After the rain and weather kept us grounded last week, we got back at it on Wednesday, September 16th. Blue-winged teal (Spatula discors) numbers dropped this week from what we witnessed on September 2nd; however, this wasn’t a big surprise. The teal migration was a little early this year with the weather patterns we have been witnessing. BWTE usually start with a bang in early September and decline rapidly from there. Green-winged teal (GWTE; Anas crecca) start slow and peak in late October/early November (Fig. 1). I expect the BWTE numbers to be even lower next week as the temperatures are forecast to dip into the lower 40’s over the weekend. Teal abundance this week was 30,895 and was down 32% from the September 2nd numbers along the Illinois River. This week we were closer (+9%) to the 10-yr average of 28,417 for teal. We also estimated 7,685 teal along the central Mississippi River, which was up 24% from the 10-yr average but down 23% from earlier in the month. Water was scarce at several of the top refuges of the lower Mississippi this week from Quincy to Grafton. This water management practice is usual as they gear up for October arrivals.
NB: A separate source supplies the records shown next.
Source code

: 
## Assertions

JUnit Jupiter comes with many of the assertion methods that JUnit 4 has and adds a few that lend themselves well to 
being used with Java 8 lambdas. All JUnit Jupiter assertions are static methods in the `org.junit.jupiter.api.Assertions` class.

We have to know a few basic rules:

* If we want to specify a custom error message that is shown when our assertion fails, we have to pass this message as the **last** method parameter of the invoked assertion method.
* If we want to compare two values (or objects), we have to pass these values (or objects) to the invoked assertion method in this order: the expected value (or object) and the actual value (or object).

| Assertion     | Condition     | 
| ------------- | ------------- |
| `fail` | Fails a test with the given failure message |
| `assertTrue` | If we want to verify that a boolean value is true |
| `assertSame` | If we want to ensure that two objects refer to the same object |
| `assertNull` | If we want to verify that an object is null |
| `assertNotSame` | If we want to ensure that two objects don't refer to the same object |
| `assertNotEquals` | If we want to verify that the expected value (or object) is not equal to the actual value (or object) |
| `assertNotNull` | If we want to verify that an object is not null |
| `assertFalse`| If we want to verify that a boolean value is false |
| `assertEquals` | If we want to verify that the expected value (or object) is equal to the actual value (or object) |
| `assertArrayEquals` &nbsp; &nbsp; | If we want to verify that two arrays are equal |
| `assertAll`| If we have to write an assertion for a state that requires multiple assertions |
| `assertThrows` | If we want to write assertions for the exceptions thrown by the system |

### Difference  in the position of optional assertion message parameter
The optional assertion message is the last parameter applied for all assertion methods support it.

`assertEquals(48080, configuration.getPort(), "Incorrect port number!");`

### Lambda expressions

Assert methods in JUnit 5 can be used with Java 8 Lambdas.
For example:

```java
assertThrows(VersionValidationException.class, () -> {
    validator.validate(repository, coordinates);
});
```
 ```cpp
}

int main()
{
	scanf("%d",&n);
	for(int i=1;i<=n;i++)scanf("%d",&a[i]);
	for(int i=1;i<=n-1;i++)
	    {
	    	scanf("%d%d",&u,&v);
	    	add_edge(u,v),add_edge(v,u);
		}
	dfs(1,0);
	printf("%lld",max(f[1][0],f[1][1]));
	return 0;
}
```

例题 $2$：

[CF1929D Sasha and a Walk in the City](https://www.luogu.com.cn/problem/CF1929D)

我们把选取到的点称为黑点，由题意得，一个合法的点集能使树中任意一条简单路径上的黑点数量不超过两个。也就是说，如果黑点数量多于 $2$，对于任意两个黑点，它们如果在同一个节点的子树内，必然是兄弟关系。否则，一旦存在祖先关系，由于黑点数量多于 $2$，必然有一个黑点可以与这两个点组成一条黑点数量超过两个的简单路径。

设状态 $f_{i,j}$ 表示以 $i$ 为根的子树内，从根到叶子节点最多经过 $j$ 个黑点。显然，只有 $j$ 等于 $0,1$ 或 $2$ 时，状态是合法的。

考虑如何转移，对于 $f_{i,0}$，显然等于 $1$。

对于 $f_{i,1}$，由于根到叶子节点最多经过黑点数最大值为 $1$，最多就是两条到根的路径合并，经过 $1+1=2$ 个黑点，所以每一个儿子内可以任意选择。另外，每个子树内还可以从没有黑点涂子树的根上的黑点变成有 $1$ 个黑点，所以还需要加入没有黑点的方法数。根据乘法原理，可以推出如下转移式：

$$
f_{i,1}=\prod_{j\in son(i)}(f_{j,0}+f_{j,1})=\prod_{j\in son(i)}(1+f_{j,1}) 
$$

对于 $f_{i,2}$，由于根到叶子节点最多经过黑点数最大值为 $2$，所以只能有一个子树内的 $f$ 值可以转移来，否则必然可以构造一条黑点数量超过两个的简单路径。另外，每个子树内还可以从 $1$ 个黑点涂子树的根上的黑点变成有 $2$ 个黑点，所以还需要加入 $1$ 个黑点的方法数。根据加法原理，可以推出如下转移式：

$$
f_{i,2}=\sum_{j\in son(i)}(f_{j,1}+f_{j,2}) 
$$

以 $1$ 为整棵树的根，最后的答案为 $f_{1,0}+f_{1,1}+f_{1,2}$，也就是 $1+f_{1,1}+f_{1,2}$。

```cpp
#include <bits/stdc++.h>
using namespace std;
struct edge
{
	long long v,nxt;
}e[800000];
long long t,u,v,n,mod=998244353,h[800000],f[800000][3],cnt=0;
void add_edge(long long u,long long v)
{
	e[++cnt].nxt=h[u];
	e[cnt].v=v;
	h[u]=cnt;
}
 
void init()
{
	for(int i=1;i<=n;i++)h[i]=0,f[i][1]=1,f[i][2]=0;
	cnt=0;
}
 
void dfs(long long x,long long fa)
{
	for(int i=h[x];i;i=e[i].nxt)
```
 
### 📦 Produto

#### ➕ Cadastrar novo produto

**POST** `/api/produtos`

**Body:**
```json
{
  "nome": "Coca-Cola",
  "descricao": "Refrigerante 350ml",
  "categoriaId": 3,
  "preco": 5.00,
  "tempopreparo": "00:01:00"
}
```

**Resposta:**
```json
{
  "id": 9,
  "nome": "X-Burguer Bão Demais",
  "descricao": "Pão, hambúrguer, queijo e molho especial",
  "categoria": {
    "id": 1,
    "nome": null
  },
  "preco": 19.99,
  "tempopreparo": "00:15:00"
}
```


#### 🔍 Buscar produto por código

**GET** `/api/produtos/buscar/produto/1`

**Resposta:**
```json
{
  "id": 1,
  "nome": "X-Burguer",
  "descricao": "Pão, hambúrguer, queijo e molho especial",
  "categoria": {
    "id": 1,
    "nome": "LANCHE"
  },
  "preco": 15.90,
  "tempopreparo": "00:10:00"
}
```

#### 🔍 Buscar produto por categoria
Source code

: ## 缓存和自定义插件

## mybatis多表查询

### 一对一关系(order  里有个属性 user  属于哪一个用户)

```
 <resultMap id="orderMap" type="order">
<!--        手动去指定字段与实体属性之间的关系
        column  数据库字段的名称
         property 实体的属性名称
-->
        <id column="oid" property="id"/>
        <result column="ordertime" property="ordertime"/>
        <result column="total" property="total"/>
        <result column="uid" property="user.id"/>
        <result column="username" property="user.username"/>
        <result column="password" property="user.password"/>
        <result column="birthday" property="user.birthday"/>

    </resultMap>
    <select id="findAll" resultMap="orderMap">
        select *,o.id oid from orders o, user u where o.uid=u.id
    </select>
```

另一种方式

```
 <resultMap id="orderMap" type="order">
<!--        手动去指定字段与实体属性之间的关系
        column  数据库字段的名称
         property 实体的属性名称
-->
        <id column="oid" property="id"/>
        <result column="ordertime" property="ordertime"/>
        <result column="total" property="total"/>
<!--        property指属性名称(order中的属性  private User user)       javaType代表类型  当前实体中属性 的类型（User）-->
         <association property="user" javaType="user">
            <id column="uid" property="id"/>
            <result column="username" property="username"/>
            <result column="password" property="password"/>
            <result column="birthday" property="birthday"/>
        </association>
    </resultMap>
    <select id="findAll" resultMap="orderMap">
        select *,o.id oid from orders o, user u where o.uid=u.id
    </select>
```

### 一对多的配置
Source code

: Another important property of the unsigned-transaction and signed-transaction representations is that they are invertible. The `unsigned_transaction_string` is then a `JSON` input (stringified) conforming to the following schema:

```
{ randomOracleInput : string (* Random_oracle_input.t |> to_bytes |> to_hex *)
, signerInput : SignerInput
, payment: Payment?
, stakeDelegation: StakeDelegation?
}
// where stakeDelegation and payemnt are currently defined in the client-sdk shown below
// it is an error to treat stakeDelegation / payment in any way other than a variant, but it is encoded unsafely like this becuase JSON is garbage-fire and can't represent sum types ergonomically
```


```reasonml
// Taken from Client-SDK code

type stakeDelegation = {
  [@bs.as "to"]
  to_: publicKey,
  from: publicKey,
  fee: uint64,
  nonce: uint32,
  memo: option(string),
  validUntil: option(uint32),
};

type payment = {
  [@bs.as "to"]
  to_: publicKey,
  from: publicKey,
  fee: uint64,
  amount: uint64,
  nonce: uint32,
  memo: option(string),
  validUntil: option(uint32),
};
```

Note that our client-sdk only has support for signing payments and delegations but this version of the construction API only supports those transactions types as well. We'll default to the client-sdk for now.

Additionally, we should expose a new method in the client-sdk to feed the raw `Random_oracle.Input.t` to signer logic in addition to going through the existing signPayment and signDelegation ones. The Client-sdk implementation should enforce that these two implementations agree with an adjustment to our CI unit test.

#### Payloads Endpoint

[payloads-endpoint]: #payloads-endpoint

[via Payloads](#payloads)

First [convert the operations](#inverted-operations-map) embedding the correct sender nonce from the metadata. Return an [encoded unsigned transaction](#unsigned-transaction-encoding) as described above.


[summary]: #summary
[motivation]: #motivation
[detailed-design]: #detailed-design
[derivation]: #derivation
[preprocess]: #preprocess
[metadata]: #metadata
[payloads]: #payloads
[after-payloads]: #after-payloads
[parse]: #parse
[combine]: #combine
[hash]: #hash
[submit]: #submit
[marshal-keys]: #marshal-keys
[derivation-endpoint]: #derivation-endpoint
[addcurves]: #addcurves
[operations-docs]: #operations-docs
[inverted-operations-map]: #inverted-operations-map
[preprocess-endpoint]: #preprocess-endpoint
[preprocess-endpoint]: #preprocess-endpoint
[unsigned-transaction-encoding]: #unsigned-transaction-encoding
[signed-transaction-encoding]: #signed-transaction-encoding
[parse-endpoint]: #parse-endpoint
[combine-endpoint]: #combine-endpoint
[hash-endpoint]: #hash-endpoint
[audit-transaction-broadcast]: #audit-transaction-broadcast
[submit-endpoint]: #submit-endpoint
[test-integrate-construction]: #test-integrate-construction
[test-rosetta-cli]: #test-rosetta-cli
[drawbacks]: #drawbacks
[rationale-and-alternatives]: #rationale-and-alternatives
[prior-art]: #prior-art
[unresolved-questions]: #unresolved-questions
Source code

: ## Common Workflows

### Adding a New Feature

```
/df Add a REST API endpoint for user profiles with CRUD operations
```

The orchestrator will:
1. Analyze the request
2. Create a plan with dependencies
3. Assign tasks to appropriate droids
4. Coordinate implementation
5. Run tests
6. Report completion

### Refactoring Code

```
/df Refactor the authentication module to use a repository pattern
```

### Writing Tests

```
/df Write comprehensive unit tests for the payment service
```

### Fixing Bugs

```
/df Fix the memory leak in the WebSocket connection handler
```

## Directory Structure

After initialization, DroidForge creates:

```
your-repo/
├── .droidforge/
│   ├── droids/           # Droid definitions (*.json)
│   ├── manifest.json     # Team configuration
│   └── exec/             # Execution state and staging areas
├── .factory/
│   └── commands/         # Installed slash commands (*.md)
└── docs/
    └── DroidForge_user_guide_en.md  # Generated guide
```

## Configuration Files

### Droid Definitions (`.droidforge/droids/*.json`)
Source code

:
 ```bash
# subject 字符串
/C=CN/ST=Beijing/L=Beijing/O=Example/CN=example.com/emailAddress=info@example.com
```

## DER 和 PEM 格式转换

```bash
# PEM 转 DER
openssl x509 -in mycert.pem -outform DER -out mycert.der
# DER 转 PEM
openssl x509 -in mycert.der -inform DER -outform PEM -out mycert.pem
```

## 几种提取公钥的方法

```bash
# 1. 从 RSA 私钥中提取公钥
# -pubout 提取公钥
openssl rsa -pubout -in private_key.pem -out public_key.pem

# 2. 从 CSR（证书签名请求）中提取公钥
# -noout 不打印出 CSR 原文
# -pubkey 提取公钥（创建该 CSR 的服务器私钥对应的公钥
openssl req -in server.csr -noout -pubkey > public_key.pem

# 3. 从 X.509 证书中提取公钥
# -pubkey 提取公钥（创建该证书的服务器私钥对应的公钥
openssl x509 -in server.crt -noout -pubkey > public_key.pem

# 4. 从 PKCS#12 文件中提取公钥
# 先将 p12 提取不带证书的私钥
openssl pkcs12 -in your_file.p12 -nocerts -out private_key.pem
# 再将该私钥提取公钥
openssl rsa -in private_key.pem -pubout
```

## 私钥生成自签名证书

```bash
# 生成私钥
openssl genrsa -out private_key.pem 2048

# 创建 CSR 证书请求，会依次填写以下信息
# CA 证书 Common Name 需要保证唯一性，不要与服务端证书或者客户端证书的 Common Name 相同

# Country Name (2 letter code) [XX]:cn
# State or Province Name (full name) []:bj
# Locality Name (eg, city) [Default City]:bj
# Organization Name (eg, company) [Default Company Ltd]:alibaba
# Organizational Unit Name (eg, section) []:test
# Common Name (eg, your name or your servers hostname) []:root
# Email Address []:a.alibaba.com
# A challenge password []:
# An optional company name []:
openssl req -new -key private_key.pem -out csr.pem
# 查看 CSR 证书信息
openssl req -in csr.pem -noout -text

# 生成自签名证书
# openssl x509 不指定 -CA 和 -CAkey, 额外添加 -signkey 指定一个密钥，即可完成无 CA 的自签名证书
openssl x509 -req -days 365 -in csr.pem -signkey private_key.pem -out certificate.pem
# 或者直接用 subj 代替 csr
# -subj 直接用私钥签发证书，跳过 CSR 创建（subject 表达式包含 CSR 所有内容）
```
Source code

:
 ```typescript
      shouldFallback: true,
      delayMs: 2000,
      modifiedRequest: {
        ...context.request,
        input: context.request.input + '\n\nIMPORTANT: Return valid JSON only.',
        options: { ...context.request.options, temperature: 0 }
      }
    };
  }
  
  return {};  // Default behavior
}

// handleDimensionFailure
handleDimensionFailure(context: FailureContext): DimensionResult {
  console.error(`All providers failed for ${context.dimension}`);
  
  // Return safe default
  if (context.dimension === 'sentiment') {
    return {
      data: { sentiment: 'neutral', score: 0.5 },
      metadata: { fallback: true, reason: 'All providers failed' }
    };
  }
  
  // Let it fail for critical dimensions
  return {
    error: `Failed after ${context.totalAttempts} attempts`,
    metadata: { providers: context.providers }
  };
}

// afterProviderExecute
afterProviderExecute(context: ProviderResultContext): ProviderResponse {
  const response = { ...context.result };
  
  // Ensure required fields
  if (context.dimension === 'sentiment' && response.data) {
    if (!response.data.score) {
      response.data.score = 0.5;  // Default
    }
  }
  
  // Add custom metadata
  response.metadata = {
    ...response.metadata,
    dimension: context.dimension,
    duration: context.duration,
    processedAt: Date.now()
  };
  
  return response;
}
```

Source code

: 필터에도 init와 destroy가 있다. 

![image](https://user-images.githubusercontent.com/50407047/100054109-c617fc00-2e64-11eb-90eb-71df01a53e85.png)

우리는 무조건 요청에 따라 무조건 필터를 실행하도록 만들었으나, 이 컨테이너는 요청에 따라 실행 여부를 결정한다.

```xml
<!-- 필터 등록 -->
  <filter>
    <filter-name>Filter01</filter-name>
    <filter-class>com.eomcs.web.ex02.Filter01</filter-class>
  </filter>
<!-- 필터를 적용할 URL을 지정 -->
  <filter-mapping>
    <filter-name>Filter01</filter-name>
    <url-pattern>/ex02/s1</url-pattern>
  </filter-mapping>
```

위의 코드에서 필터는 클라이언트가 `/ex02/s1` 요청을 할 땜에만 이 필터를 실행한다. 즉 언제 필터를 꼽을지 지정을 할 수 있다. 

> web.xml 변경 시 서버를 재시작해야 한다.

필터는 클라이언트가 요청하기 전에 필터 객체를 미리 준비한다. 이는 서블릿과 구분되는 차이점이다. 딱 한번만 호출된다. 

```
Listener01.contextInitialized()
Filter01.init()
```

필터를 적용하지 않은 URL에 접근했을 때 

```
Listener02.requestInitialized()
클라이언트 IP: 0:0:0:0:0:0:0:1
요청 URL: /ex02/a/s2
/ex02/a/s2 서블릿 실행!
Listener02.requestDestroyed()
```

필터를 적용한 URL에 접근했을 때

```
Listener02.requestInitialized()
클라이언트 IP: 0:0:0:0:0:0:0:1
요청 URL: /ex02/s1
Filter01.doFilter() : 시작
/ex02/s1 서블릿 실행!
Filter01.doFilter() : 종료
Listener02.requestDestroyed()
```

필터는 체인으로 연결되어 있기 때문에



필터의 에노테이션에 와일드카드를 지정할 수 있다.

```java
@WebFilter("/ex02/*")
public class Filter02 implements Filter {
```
I saw a Facebook post from a friend today that caught my eye. Pat Gregory hunts near the Forbes Biological Station and is usually successful at harvesting a few of the “blue rockets” storm trooping his decoys. Pat loves to hunt over wooden decoys, as he is a passionate decoy carver himself. A tradition that was handed down from his grandfather I believe. Anyway, Pat snapped this photo of the morning’s bounty. He informs me the decoys were carved by Tyler Wood, and they were obviously good enough to lure this individual within range. Thanks for sharing Pat!
Be safe out there and enjoy the last weekend of teal season.